3 weeks in a row now, I’ve witnessed something great at the Birmi (it’s so cool, it deserves a nickname). For 3 weeks, every Wednesday, I’ve seen a young bloke – ex-drummer for bands such as Ropeburning, Durbeyfield, and current drummer for The Hondas and Flats and the Friendly Few – take the stage with only a guitar in hand and proceed to blow the audience away. Grizzly Jim Lawrie is his name, and his music is sublime. Standing alone on a stage can often be a chore for some, but he seems as comfortable as can be: a downbeat, down-right rye sense of humour fills the gaps between songs; songs about love, about death, anxiety and loss, they are as touching as any you’ll hear, but all encased in a demeanour that will get girls and guys alike swooning. It is in his lyrics that Grizzly urges the Tom Waits comparisons. With a bluesy swagger he delivers such cooler-than-cool lines as, in ‘Pay All My Debts From the Grave’:

I’ll clean all your bones, turn coffins to thrones, get rid of that god-awful smell,
Be an escort in Heaven or a toy boy in hell, and by god I will do it well.
And when I get paid, I’ll get business cards made to pass round to all those deceased,
Saying “Jim’s new to town, but for penny or pound can assist in post humus relief.
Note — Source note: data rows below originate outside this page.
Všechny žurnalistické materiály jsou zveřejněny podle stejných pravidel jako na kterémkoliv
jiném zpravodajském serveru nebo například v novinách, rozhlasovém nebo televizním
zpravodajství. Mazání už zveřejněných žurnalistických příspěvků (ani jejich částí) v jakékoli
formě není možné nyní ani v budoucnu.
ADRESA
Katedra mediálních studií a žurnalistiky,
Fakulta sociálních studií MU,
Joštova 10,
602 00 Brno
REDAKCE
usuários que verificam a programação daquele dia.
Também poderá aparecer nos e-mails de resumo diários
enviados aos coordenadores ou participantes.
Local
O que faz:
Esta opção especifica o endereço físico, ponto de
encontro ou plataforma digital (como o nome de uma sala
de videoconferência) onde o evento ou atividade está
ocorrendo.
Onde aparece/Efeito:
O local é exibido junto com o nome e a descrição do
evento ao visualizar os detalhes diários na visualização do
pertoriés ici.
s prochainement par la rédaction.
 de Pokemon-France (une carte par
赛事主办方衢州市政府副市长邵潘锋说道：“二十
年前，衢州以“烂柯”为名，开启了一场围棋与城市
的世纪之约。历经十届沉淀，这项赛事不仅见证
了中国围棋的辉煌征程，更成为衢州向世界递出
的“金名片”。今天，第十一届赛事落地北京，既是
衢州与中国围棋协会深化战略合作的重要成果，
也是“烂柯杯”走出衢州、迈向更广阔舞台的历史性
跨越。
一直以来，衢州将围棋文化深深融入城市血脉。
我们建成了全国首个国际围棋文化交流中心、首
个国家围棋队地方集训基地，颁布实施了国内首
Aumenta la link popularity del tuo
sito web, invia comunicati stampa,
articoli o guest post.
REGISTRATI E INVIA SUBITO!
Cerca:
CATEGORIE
And all this is ignoring the man’s most profound asset… his voice. Some say it’s Muppet-like, others romantically think of Neil Young. Either way, it’s an idiosyncratic warble; not to Devendra Banhart extents, but subtle, beautiful and recognisable.

Do yourself a favour: ignore the current trends. Ignore for one night the desire to watch the same-old retro-rock bands at the Espy or The Corner or wherever the hell you usually go, and come down to the Birmi for a taste of music at its most grassy of roots. I did, and I found Grizzly Jim.